Data records below:

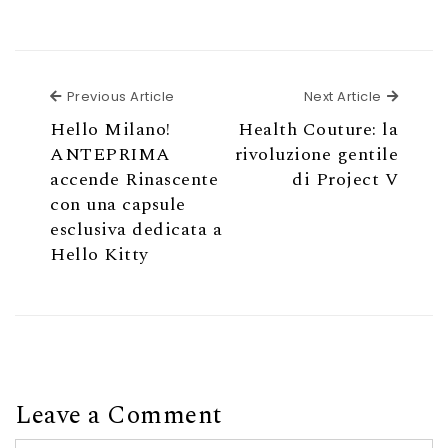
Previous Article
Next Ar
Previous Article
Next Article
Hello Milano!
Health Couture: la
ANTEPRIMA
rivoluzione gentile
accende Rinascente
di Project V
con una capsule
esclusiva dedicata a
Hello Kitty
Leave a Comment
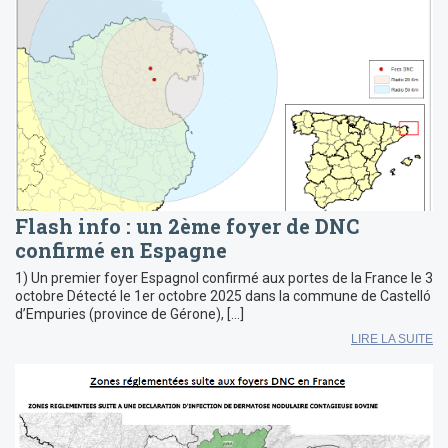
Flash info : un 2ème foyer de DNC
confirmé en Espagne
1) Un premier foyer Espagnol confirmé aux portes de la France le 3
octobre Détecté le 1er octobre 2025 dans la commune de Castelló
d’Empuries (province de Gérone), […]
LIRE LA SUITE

End of Data records.

→ **Work to complete**:
Transcribe every line of text in the data above exactly, leaving the pictures out of your answer.

→ **Task result**:
Previous Article
Next Ar
Previous Article
Next Article
Hello Milano!
Health Couture: la
ANTEPRIMA
rivoluzione gentile
accende Rinascente
di Project V
con una capsule
esclusiva dedicata a
Hello Kitty
Leave a Comment
Flash info : un 2ème foyer de DNC
confirmé en Espagne
1) Un premier foyer Espagnol confirmé aux portes de la France le 3
octobre Détecté le 1er octobre 2025 dans la commune de Castelló
d’Empuries (province de Gérone), […]
LIRE LA SUITE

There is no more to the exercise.